Facebook Is Not Enough
By now, every marketer knows the universal truth about Millennials: They are social, connected, and want to be entertained and engaged – not “advertised at [or “to”].” But this research adds a new wrinkle to the Millennial marketing conundrum. Many CMOs have centered their Millennial-marketing programs on social media – launching Facebook and Twitter campaigns to connect with the “always-on” generation. But it turns out Millennials don’t necessarily use these social channels to research purchases, preferring instead to seek expert opinions from people who have direct experience with a brand or product.
For example, if a 28-year-old backpacker is planning a trip to Mexico, she will trust the opinions of an outdoor enthusiast who has explored Mexico recently far more than she’ll trust her former roommate who spent spring break in Cancun five years ago.
So how can marketers adapt their Millennial marketing strategies to embrace this trend? How can they ensure Millennials hear about their brand from trusted experts – at the exact points when they’re making purchase decisions?
The first step in embracing the “voice of the stranger” in a Millennial-marketing program is to go beyond Facebook. Millennials still love social media – the new study shows that 80% actively use Facebook, 28% use Twitter, and 25% embrace Google+ – so these channels will continue to serve as key ways to reach young consumers. But, as the research shows, Millennials don’t always turn to friends for advice when making purchase decisions, so social networks may not be the best places to drive sales. Instead, marketers can best reach Millennials by ensuring consumers have an easy way to create and share authentic content about their brand and products.

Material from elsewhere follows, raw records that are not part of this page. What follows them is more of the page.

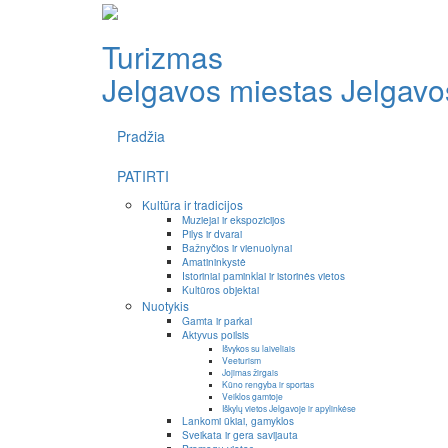
Turizmas
Jelgavos miestas
Jelgavos
Pradžia
PATIRTI
Kultūra ir tradicijos
Muziejai ir ekspozicijos
Pilys ir dvarai
Bažnyčios ir vienuolynai
Amatininkystė
Istoriniai paminklai ir istorinės vietos
Kultūros objektai
Nuotykis
Gamta ir parkai
Aktyvus poilsis
Išvykos su laiveliais
Veeturism
Jojimas žirgais
Kūno rengyba ir sportas
Veiklos gamtoje
Iškylų vietos Jelgavoje ir apylinkėse
Lankomi ūkiai, gamyklos
Sveikata ir gera savijauta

The more content consumers create about a brand or product – and the more widely marketers distribute this content across retail websites, in-store, and via social and mobile channels – the more likely young buyers will come across this authentic content created by “strangers like them” during the exact moments they’re deciding what to buy.
For brands, this means making sure the voices of relevant consumers can be easily accessed anywhere a Millennial wants to shop. For example, Benefit Cosmetics recently introduced iPad kiosks that make it easy for in-store users to tap into feedback of shoppers like them – not just the input of the sales associates or a shopping buddy. Best Buy provides QR codes so customers can access product reviews while browsing in store, providing young shoppers with access to the opinions they need to make a purchase decision on the spot. According to another recent study, over 45% of Millennials use mobile devices to research product details before purchasing big-ticket items over $500. So if stores don’t offer young shoppers mobile-ready ways to get trusted opinions on the products they’re looking at in-store, they’re missing out on massive sales.

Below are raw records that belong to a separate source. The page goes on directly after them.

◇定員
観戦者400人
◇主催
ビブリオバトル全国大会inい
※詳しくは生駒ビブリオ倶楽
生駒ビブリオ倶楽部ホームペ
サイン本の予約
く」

This has big implications for brands and marketers who still think their success reaching Millennials can be measured by Twitter followers, Facebook friends, or campaign traffic numbers. Instead, brands that can surface their most relevant and authentic user-generated content, and make it as pervasive as possible, will win the hearts and minds of Millennials.
For Millennials, the hierarchy of trust is strangers first, friends second, brand last. To connect with young consumers, brands need to unlock the voice of strangers – making sure Millennials can easily find authentic, user-generated opinions about their products and services when they’re ready to buy.